[Opening SOURCE DATA section]

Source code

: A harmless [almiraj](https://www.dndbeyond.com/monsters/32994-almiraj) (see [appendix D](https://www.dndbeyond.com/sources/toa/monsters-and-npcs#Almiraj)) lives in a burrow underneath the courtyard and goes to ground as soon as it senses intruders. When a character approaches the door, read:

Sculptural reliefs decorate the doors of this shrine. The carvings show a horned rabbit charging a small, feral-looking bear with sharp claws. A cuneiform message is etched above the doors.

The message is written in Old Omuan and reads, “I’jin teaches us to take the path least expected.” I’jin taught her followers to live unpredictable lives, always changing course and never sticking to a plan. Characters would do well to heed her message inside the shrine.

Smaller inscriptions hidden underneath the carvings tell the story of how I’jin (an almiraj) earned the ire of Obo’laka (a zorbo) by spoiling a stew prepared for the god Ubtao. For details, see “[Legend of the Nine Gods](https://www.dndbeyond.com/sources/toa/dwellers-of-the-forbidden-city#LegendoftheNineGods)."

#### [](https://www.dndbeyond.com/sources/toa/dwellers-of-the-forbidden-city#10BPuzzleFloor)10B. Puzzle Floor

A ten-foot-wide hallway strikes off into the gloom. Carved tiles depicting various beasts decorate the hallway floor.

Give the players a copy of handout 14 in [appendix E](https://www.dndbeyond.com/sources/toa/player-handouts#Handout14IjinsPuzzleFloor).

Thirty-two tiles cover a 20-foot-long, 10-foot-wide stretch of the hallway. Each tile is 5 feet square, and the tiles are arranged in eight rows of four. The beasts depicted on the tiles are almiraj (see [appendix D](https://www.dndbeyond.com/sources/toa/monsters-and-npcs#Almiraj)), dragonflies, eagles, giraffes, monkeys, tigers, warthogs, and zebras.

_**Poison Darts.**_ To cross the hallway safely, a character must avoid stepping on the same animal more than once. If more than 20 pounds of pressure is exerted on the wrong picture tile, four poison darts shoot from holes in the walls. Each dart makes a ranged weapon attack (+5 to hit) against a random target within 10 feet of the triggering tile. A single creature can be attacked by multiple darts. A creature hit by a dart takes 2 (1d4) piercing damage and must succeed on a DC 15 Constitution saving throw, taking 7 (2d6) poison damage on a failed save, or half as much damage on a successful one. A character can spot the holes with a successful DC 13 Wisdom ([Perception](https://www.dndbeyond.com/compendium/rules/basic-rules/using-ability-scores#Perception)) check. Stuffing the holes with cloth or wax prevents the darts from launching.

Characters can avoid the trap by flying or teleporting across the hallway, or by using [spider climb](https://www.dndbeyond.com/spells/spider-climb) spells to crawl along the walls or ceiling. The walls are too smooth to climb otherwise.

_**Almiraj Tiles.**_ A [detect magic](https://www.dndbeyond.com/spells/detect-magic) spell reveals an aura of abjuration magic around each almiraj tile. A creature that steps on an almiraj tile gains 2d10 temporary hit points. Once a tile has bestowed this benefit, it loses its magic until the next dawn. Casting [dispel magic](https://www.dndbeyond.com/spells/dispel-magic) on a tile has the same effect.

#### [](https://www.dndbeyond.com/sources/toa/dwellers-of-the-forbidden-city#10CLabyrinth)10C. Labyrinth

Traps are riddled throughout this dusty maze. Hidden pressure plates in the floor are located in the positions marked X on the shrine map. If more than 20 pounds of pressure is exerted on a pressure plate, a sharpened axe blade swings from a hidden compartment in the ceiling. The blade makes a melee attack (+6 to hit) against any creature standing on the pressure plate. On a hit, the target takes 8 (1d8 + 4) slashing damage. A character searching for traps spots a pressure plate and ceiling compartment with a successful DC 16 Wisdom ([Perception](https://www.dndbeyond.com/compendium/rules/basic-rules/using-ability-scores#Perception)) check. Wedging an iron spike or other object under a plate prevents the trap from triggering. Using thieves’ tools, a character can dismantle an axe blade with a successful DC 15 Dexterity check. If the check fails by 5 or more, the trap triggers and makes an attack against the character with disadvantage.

[Closing SOURCE DATA section]

▶ _JOB ITEM_: Change every occurrence of "hallway" in the lines above to "corridor", and leave all other text in the lines unchanged.

▶ _ANSWER BOX_:
Source code

: A harmless [almiraj](https://www.dndbeyond.com/monsters/32994-almiraj) (see [appendix D](https://www.dndbeyond.com/sources/toa/monsters-and-npcs#Almiraj)) lives in a burrow underneath the courtyard and goes to ground as soon as it senses intruders. When a character approaches the door, read:

Sculptural reliefs decorate the doors of this shrine. The carvings show a horned rabbit charging a small, feral-looking bear with sharp claws. A cuneiform message is etched above the doors.

The message is written in Old Omuan and reads, “I’jin teaches us to take the path least expected.” I’jin taught her followers to live unpredictable lives, always changing course and never sticking to a plan. Characters would do well to heed her message inside the shrine.

Smaller inscriptions hidden underneath the carvings tell the story of how I’jin (an almiraj) earned the ire of Obo’laka (a zorbo) by spoiling a stew prepared for the god Ubtao. For details, see “[Legend of the Nine Gods](https://www.dndbeyond.com/sources/toa/dwellers-of-the-forbidden-city#LegendoftheNineGods)."

#### [](https://www.dndbeyond.com/sources/toa/dwellers-of-the-forbidden-city#10BPuzzleFloor)10B. Puzzle Floor

A ten-foot-wide corridor strikes off into the gloom. Carved tiles depicting various beasts decorate the corridor floor.

Give the players a copy of handout 14 in [appendix E](https://www.dndbeyond.com/sources/toa/player-handouts#Handout14IjinsPuzzleFloor).

Thirty-two tiles cover a 20-foot-long, 10-foot-wide stretch of the corridor. Each tile is 5 feet square, and the tiles are arranged in eight rows of four. The beasts depicted on the tiles are almiraj (see [appendix D](https://www.dndbeyond.com/sources/toa/monsters-and-npcs#Almiraj)), dragonflies, eagles, giraffes, monkeys, tigers, warthogs, and zebras.

_**Poison Darts.**_ To cross the corridor safely, a character must avoid stepping on the same animal more than once. If more than 20 pounds of pressure is exerted on the wrong picture tile, four poison darts shoot from holes in the walls. Each dart makes a ranged weapon attack (+5 to hit) against a random target within 10 feet of the triggering tile. A single creature can be attacked by multiple darts. A creature hit by a dart takes 2 (1d4) piercing damage and must succeed on a DC 15 Constitution saving throw, taking 7 (2d6) poison damage on a failed save, or half as much damage on a successful one. A character can spot the holes with a successful DC 13 Wisdom ([Perception](https://www.dndbeyond.com/compendium/rules/basic-rules/using-ability-scores#Perception)) check. Stuffing the holes with cloth or wax prevents the darts from launching.

Characters can avoid the trap by flying or teleporting across the corridor, or by using [spider climb](https://www.dndbeyond.com/spells/spider-climb) spells to crawl along the walls or ceiling. The walls are too smooth to climb otherwise.

_**Almiraj Tiles.**_ A [detect magic](https://www.dndbeyond.com/spells/detect-magic) spell reveals an aura of abjuration magic around each almiraj tile. A creature that steps on an almiraj tile gains 2d10 temporary hit points. Once a tile has bestowed this benefit, it loses its magic until the next dawn. Casting [dispel magic](https://www.dndbeyond.com/spells/dispel-magic) on a tile has the same effect.

#### [](https://www.dndbeyond.com/sources/toa/dwellers-of-the-forbidden-city#10CLabyrinth)10C. Labyrinth

Traps are riddled throughout this dusty maze. Hidden pressure plates in the floor are located in the positions marked X on the shrine map. If more than 20 pounds of pressure is exerted on a pressure plate, a sharpened axe blade swings from a hidden compartment in the ceiling. The blade makes a melee attack (+6 to hit) against any creature standing on the pressure plate. On a hit, the target takes 8 (1d8 + 4) slashing damage. A character searching for traps spots a pressure plate and ceiling compartment with a successful DC 16 Wisdom ([Perception](https://www.dndbeyond.com/compendium/rules/basic-rules/using-ability-scores#Perception)) check. Wedging an iron spike or other object under a plate prevents the trap from triggering. Using thieves’ tools, a character can dismantle an axe blade with a successful DC 15 Dexterity check. If the check fails by 5 or more, the trap triggers and makes an attack against the character with disadvantage.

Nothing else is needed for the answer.